Imagine cooking biryani at home. There can be multiple ways of making it. Either you could take the meat, rice, spices & flavors all together in a cooker and boil them. Or you can take multiple vessels and cook the meat separately, boil the rice before and spice it all up together at the end. If the timing of all this is right, the end product will be much better than boiling all together.
Now I know that is kinda confusing & you may think we are going slightly off topic but trust me sidechains are not much different than this. In our example, we outsourced cooking the meat & spices on a separate vessel.
What are Sidechains?
Sidechains are separate blockchain that is connected to another blockchain through a two-way peg. This two-way peg helps to process some of the data to & from both the chains.
What is a Layer-2 Scaling Solution?
Let’s be honest, there are problems with main blockchains be it in terms of speed, transaction fees & security. Layer 2 is a secondary method to make things faster for people.
Sidechains try to replicate some of the things that the main chain tries to do but with enhanced speed and transaction costs. But it comes with a trade-off in terms of decentralization. You guessed it right. Sidechains are more centralized when compared with the main blockchain.
But this trade-off is okay for most users since we are giving away some security for a far higher TPS. Remember, Sidechains are responsible for their own security. It is a separate thing from the main blockchain.
Also, Sidechains need their own miners and validators since they can have their own consensus mechanism. They are free to use Proof-of-Stake or Proof-of-Work whichever the developer team prefers.
Validators or miners earn rewards in a sidechain in the exact same manner as all other blockchains work.
This thing can be a little technical to understand but I will try to break it down as simply as possible.
This term means people can mine or validate two blockchains at once and earn double the rewards with the same amount of work. This is also possible in a Sidechain.
Two Way Peg
Tokens are pegged while being transferred to and from a sidechain to the main chain or vice-versa. There are two parts to this process of locking up and releasing.
What is Locking up?
When tokens are moved from the main chain to the side chain, you’d have to lock up your token else there could be multiple tokens just floating around basically double spending will start otherwise.
Locking up on the mainchain means the token will be taken to a wallet or a smart contract controlled by code or a machine which then issues new coins on the sidechain.
The new coins issued are the same thing as on the main chain but this process allows the back and forth movement of assets without manipulation in between.
What is Releasing?
When coins are locked on the main chain, the protocol issues/mints new coins on the sidechain. They are representations of coins on the main chain.
You are free to withdraw coins from the sidechain to the mainchain whenever you want.
Now back to our example at the start.
If we did all the transactions & data processing on the main chain it would get super congested and packed up, similar to cooking with all ingredients in a single vessel.
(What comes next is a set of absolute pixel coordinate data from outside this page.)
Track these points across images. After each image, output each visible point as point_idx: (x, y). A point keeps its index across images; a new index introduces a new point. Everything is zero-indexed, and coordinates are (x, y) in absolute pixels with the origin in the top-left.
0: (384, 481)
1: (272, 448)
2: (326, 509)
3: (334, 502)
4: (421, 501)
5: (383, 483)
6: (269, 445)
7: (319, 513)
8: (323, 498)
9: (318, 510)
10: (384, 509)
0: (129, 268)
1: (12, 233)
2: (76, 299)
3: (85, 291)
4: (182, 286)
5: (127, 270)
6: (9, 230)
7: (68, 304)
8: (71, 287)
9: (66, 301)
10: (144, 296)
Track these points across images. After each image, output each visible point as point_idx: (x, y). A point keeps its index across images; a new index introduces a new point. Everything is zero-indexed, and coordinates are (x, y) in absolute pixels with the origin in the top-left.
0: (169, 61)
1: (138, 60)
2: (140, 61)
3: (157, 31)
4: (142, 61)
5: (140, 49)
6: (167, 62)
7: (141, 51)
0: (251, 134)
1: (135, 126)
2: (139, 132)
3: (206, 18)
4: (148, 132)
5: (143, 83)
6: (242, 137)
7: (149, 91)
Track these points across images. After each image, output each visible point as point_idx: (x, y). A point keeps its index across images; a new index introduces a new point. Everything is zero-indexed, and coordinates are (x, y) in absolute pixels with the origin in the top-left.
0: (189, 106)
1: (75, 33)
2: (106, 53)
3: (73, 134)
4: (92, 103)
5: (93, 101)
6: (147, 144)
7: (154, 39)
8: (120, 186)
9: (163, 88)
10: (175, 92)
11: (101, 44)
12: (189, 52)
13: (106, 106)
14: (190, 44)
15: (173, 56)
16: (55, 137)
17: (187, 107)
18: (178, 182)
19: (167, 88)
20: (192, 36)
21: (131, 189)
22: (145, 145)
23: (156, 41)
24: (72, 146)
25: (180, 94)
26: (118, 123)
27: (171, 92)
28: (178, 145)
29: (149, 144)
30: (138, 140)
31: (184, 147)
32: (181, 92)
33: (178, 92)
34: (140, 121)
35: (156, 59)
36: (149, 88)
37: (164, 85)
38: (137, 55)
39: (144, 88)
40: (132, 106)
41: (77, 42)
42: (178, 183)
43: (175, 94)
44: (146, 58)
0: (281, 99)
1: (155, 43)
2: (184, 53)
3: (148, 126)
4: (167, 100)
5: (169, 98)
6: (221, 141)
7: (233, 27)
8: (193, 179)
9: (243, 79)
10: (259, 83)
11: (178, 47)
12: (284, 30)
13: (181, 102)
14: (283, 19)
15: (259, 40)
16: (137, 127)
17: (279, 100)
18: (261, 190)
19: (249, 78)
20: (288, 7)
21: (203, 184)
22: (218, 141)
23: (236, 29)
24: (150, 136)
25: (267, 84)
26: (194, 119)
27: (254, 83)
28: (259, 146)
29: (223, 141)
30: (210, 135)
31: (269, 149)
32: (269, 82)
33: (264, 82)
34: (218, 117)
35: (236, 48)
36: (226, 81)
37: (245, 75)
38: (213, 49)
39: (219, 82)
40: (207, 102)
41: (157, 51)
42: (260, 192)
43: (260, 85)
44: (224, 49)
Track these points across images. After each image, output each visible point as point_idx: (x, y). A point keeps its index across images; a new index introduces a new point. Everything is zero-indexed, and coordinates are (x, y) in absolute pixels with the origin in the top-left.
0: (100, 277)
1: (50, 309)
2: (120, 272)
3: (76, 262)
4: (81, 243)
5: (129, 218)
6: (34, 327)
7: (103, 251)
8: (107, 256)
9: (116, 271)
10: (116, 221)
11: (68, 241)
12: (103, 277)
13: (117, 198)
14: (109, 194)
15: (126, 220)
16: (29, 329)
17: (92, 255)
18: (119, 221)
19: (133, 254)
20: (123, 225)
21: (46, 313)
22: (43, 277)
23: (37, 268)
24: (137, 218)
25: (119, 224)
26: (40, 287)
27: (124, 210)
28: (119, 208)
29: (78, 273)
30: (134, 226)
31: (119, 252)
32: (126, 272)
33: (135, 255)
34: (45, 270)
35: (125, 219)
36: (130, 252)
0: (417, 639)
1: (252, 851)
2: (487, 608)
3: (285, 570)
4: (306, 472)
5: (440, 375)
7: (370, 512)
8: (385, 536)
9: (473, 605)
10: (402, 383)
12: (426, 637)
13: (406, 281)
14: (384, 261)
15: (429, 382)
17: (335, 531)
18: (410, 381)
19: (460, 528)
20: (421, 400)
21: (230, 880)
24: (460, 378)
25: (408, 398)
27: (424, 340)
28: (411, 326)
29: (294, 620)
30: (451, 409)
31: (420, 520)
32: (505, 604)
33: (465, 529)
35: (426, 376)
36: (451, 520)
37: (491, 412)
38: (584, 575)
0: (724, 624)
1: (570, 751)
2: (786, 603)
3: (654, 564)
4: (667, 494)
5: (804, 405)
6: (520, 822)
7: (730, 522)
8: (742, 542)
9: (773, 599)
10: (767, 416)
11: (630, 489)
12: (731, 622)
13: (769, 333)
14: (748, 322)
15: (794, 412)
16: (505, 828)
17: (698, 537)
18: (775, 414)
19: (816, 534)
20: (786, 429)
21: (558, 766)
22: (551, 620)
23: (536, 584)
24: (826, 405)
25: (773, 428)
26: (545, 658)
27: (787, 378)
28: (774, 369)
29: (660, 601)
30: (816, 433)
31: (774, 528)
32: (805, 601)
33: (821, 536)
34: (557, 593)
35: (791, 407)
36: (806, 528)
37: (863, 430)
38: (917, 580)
It wouldn’t work well with proper efficiency.
On the contrary, if we split it up into multiple vessels, each having different purposes it would be a bit more centralized but would allow many more transactions which would allow the network to scale.
When users want to move their funds on the main chain, they basically have to go through the locking & releasing mechanism and the protocol would release the funds.
In simple words, it is a technical term for the middleman who is in charge of locking & releasing the funds whenever it is required. Most of the sidechains don’t need any physical federation and it happens mostly using code but many do since they can be useful.
The job of the federation is to make sure whatever is locked up on the main chain is present on the side-chain. This way the side-chain has never more tokens in value than those which are locked up on the main chain.
In fact, many people consider this as a huge risk of centralization between moving funds back & forth across chains.
Rootstock or RSK is a sidechain to Bitcoin. Since Bitcoin could not support smart contracts initially, a sidechain called Rootstock was formed. Rootstock is a sidechain that allows the usage of smart contracts.
Rootstock federation is made up of the biggest 25 exchanges out there and they have created a Bitcoin bridge where users can transfer their own Bitcoin to Rootstock Bitcoin versions so that people could build smart contracts on the network.
It is very similar to ethereum but is made for Bitcoin.
You can run Smart Contracts, you can use Gas, and can program an entire protocol using the platform.
How can we conclude this article without mentioning the biggest sidechain of Ethereum?
Ethereum is known among people for its super high gas fees. Just a couple of weeks back, you had to pay $20 in fees to send $1 to your friend on ethereum. That is because Ethereum can only make around 30 Transactions every second and everyone is bidding against each other in terms of network fees.
Polygon can process around 65,000 transactions every second and the fees are less than a penny. The native token of Polygon is called Matic and it can do everything just like the Ethereum network in a much faster way.
The block time on Polygon is 2 seconds compared to 10 seconds on Ethereum. People can move assets from the Ethereum mainnet to the Matic network using the Matic Bridge it takes less than an hour.
It is one of the widely known sidechains because of its mass adoption among users & scalability among users.
Sidechains are permanent solutions that are difficult to change once they are out there in public. In this article, we have covered mostly everything which you need to know about Sidechains. I hope this article was helpful for beginners.